2. **Themes list** — bullet list of the themes you identified in Phase 4 synthesis (just the theme names + one-line gloss, not the full theme sections).
3. **Paper count + a pointer to the file** — e.g. "Full report with 20 papers, per-paper annotations, and formatted references saved to `slr-transformer-attention-20260409.md`."
Do **not** dump the full 2000+ word report inline — per-paper annotations, references, and methodology belong in the file. The preview is there to let the user judge the report at a glance and decide whether to open it.
## Examples
**Example 1: Typical SLR request**
User: "Do a systematic literature review of recent transformer attention variants, 20 papers, APA format."
Your flow:
1. Phase 1: confirm topic (transformer attention variants), scope (20 papers, default time window), format (APA). Ask **one** clarification only if something is missing (e.g. "Any particular time window, or should I default to the last 3 years?").
2. Phase 2: `arxiv_search.py "transformer attention" --max-results 20 --sort-by relevance --start-date 2023-01-01`.
3. Phase 3: 20 papers → round 1 = 3 subagents × 5 papers = 15 covered, round 2 = 1 subagent × 5 papers = 5 covered. Aggregate.
4. Phase 4: read `templates/apa.md`, write the report using its structure, fill in themes + per-paper annotations from Phase 3 metadata.
5. Phase 5: save to `slr-transformer-attention-20260409.md`, call `present_files`.
**Example 2: Small-set request with ambiguity**
User: "Survey a few papers on diffusion models for me."
Your flow:
1. Phase 1: "a few" is ambiguous. Ask one question: "How many papers would you like — 10, 20, or 30? And any citation format preference (APA is the default)?"
2. User responds "10, BibTeX".
3. Phase 2: `arxiv_search.py "diffusion models" --max-results 10 --category cs.CV`.
4. Phase 3: 10 papers → single round, 2 subagents × 5 papers.
5. Phase 4: read `templates/bibtex.md`, format with `@misc` entries (not `@article`).
6. Phase 5: save and present.
**Example 3: Out-of-scope request**
User: "Here's one paper (https://arxiv.org/abs/1706.03762). Can you review it?"
This is a single-paper peer review, not a literature survey. Do not use this skill. Route to `academic-paper-review` instead.
## Notes
- **Prerequisite: `subagent_enabled` must be `true`**. Phase 3 requires the `task` tool for parallel metadata extraction. This tool is only loaded when `subagent_enabled` is set to `true` in the runtime config (`config.configurable.subagent_enabled`). Without it, the `task` tool will not appear in the available tools and Phase 3 cannot execute as designed.
- **arXiv only, by design**. This skill does not query Semantic Scholar, PubMed, or Google Scholar. arXiv covers the bulk of CS/ML/physics/math preprints, which is what DeerFlow users most often want to survey.

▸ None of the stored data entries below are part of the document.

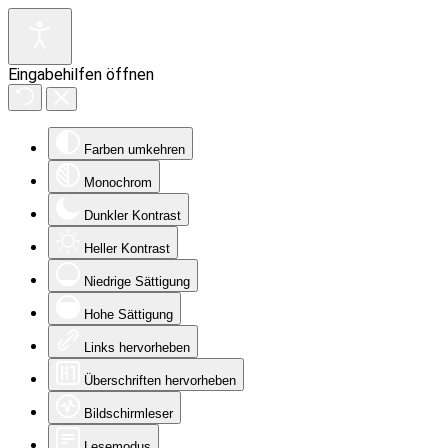
Eingabehilfen öffnen
Farben umkehren
Monochrom
Dunkler Kontrast
Heller Kontrast
Niedrige Sättigung
Hohe Sättigung
Links hervorheben
Überschriften hervorheben
Bildschirmleser
Lesemodus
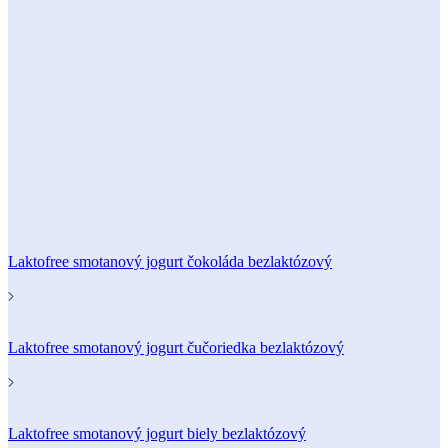
Laktofree smotanový jogurt čokoláda bezlaktózový
Laktofree smotanový jogurt čučoriedka bezlaktózový
Laktofree smotanový jogurt biely bezlaktózový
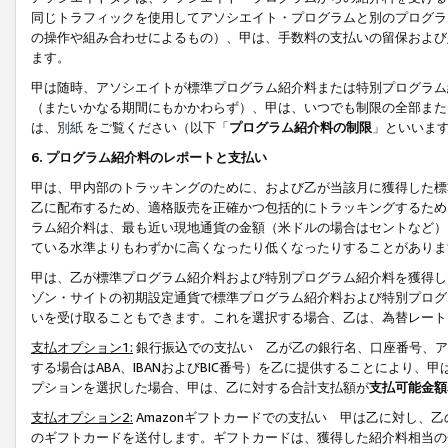
同じトラフィックを使用してアソシエイト・プログラムと別のプログラ
の操作や組み合わせによるもの）、甲は、手数料の支払いの留保および
ます。
甲は随時、アソシエイトが標準プログラム紹介料または特別プログラム
（またいかなる期間にもかかわらず）、甲は、いつでも制限の全部また
は、
別紙
をご覧ください（以下「
プログラム紹介料の制限
」といいま
6. プログラム紹介料のレポートと支払い
甲は、甲内部のトラッキングのために、および乙が当該月に獲得した標
乙に配布するため、適格販売を正確かつ包括的にトラッキングするため
ラム紹介料は、最も近い現地通貨の金額（米ドルの場合はセントなど）
ている水準よりもわずかに高くなったり低くなったりすることがありま
甲は、乙が標準プログラム紹介料および特別プログラム紹介料を獲得し
ゾン・サイトの初期設定通貨で標準プログラム紹介料および特別プログ
いを受け取ることもできます。これを選択する場合、乙は、為替レート
支払オプション1:
銀行振込での支払い 乙が乙の銀行名、口座番号、ア
する場合はABA、IBANおよびBIC番号）を乙に提供することにより
プションを選択した場合、甲は、乙に対する合計支払額が
支払可能金額
支払オプション2:
Amazonギフトカードでの支払い 甲は乙に対し、
のギフトカードを送付します。ギフトカードは、獲得した紹介料相当の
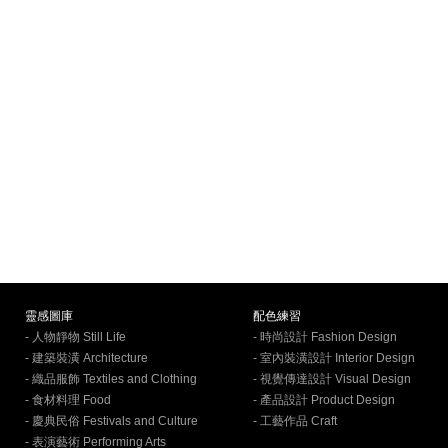
靈感圖庫
配色練習
- 人物靜物 Still Life
- 時尚設計 Fashion Design
- 建築裝潢 Architecture
- 室內裝潢設計 Interior Design
- 織品服飾 Textiles and Clothing
- 視覺傳達設計 Visual Design
- 食材料理 Food
- 產品設計 Product Design
- 慶典民俗 Festivals and Culture
- 工藝作品 Craft
- 表演藝術 Performing Arts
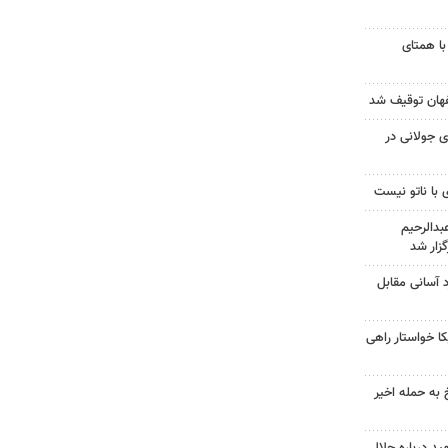
با همتای
 جولانی در
 با ناتو نیست
دالرحیم
زار شد
د آسانی مقابل
 خواستار راهی
 به حمله اخیر
د درباره حلال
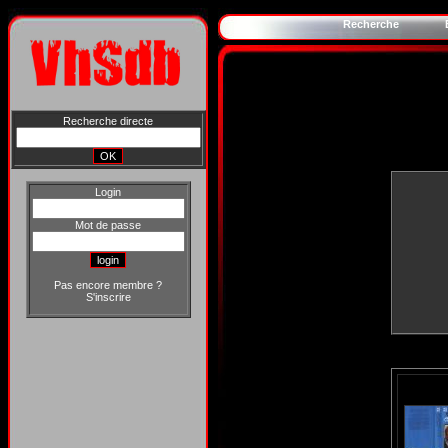
Recherche
Recherche directe
Login
Mot de passe
Pas encore membre ?
S'inscrire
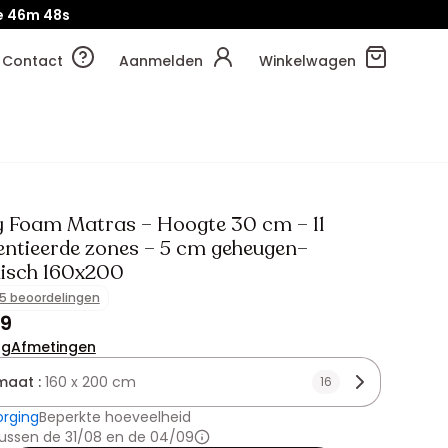
e
46m
46s
Contact
Aanmelden
Winkelwagen
Foam Matras – Hoogte 30 cm – 11
rentieerde zones – 5 cm geheugen–
isch 160x200
15 beoordelingen
99
ng
Afmetingen
maat :
160 x 200 cm
16
orging
Beperkte hoeveelheid
ussen de 31/08 en de 04/09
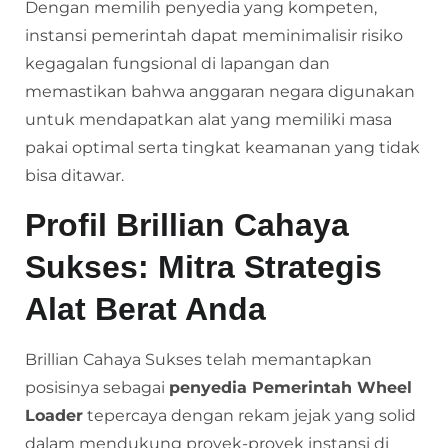
Dengan memilih penyedia yang kompeten,
instansi pemerintah dapat meminimalisir risiko
kegagalan fungsional di lapangan dan
memastikan bahwa anggaran negara digunakan
untuk mendapatkan alat yang memiliki masa
pakai optimal serta tingkat keamanan yang tidak
bisa ditawar.
Profil Brillian Cahaya
Sukses: Mitra Strategis
Alat Berat Anda
Brillian Cahaya Sukses telah memantapkan
posisinya sebagai
penyedia Pemerintah Wheel
Loader
tepercaya dengan rekam jejak yang solid
dalam mendukung proyek-proyek instansi di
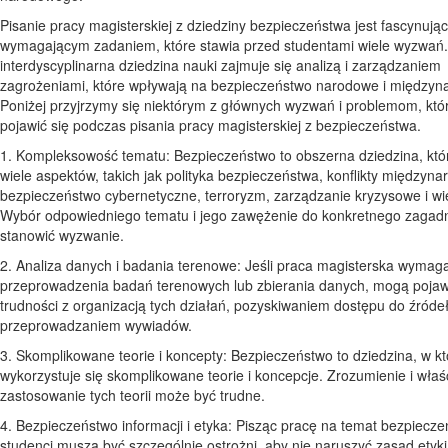
Pisanie pracy magisterskiej z dziedziny bezpieczeństwa jest fascynują
wymagającym zadaniem, które stawia przed studentami wiele wyzwań.
interdyscyplinarna dziedzina nauki zajmuje się analizą i zarządzaniem
zagrożeniami, które wpływają na bezpieczeństwo narodowe i międzyn
Poniżej przyjrzymy się niektórym z głównych wyzwań i problemom, kt
pojawić się podczas pisania pracy magisterskiej z bezpieczeństwa.
1. Kompleksowość tematu: Bezpieczeństwo to obszerna dziedzina, któ
wiele aspektów, takich jak polityka bezpieczeństwa, konflikty międzyn
bezpieczeństwo cybernetyczne, terroryzm, zarządzanie kryzysowe i wie
Wybór odpowiedniego tematu i jego zawężenie do konkretnego zagad
stanowić wyzwanie.
2. Analiza danych i badania terenowe: Jeśli praca magisterska wymag
przeprowadzenia badań terenowych lub zbierania danych, mogą pojaw
trudności z organizacją tych działań, pozyskiwaniem dostępu do źróde
przeprowadzaniem wywiadów.
3. Skomplikowane teorie i koncepty: Bezpieczeństwo to dziedzina, w kt
wykorzystuje się skomplikowane teorie i koncepcje. Zrozumienie i wła
zastosowanie tych teorii może być trudne.
4. Bezpieczeństwo informacji i etyka: Pisząc pracę na temat bezpiecze
studenci muszą być szczególnie ostrożni, aby nie naruszyć zasad etyki 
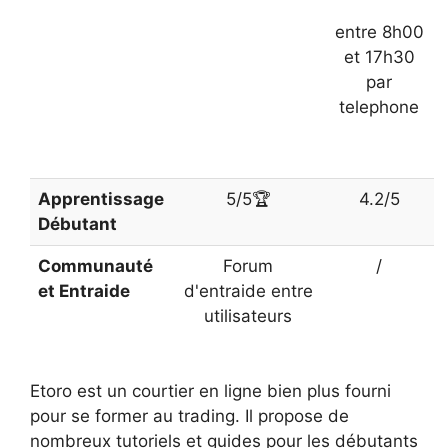
entre 8h00
et 17h30
par
telephone
Apprentissage
5/5🏆
4.2/5
Débutant
Communauté
Forum
/
et Entraide
d'entraide entre
utilisateurs
Etoro est un courtier en ligne bien plus fourni
pour se former au trading. Il propose de
nombreux tutoriels et guides pour les débutants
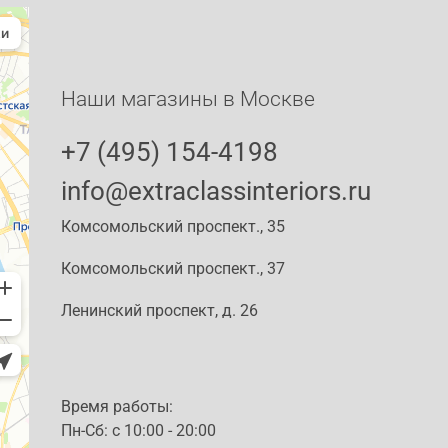
Наши магазины в Москве
+7 (495) 154-4198
info@extraclassinteriors.ru
Комсомольский проспект., 35
Комсомольский проспект., 37
Ленинский проспект, д. 26
Время работы:
Пн-Сб: c 10:00 - 20:00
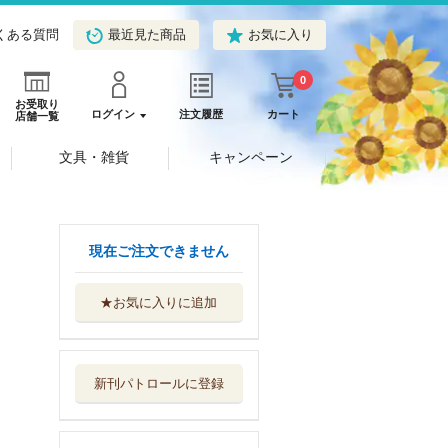
くある質問
最近見た商品
お気に入り
0
お受取り
ログイン
注文履歴
カート
店舗一覧
文具・雑貨
キャンペーン
現在ご注文できません
★お気に入りに追加
たべものクイズ
金の星社
新刊パトロールに登録
きょうはなんの日
？クイズ
金の星社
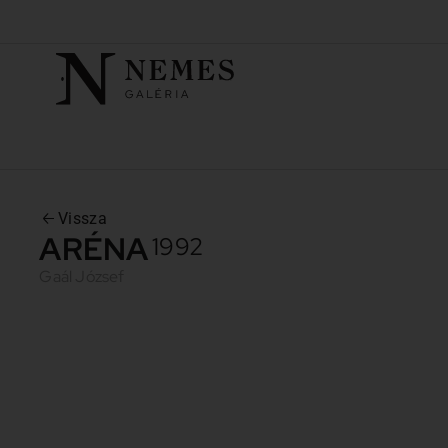
Vissza
ARÉNA
1992
Gaál József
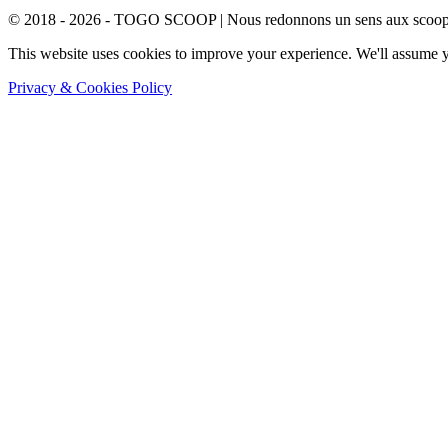
© 2018 - 2026 - TOGO SCOOP | Nous redonnons un sens aux scoops.
This website uses cookies to improve your experience. We'll assume yo
Privacy & Cookies Policy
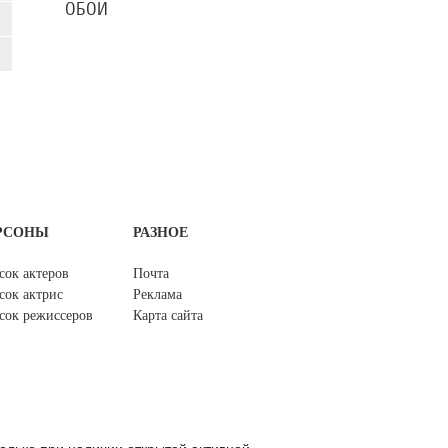
ОБОИ
РСОНЫ
РАЗНОЕ
сок актеров
Почта
сок актрис
Реклама
сок режиссеров
Карта сайта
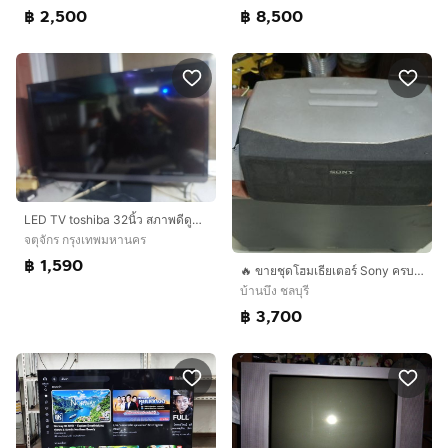
฿ 2,500
฿ 8,500
LED TV toshiba 32นิ้ว สภาพดีดูดิจิตอลทีวีได้เลย ภาพสวยเสียงดี รีโมทครบ เพียง 1590 บาท
จตุจักร กรุงเทพมหานคร
฿ 1,590
🔥 ขายชุดโฮมเธียเตอร์ Sony ครบชุด สภาพดี เสียงใส เบสหนา พร้อมใช้งาน 📦 สิ่งที่ได้รับ:✅ เครื่องขยายเสียงหลัก Sony✅ ลำโพงเซ็นเตอร์ Sony 1 ตัว✅ ตู้ลำโพงหน้า-หลัง ครบเซ็ต✅ ตู้ซั
บ้านบึง ชลบุรี
฿ 3,700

Multi-source academic search belongs in a dedicated MCP server, not inside this skill.
- **Hard upper bound of 50 papers**. This is tied to the Phase 3 concurrency strategy (max 3 subagents per round, ~5 papers each, at most ~3 rounds). Surveys larger than 50 papers degrade in synthesis quality and are better done by splitting into sub-topics.
- **Phase 3 requires subagents to be enabled**. This skill's parallel extraction step hard-requires the `task` tool, which is only available when `subagent_enabled=true` at runtime. If subagents are unavailable, do not claim to execute the Phase 3 parallel plan; instead, tell the user that subagents must be enabled for the full workflow, or offer to narrow/split the request into a smaller manual review.
- **Subagent results are strings, not objects**. Always strip the `Task Succeeded. Result: ` / `Task failed.` / `Task timed out.` prefixes before parsing the JSON payload.
- **The `id` field is a bare arXiv id** (e.g. `1706.03762`), not a URL and not with a version suffix. `abs_url` / `pdf_url` hold the full URLs if you need them.
- **Synthesis, not listing**. The final report must identify themes and compare findings across papers. A report that only lists papers one after another is a failure mode — if you cannot find themes, say so explicitly instead of faking them.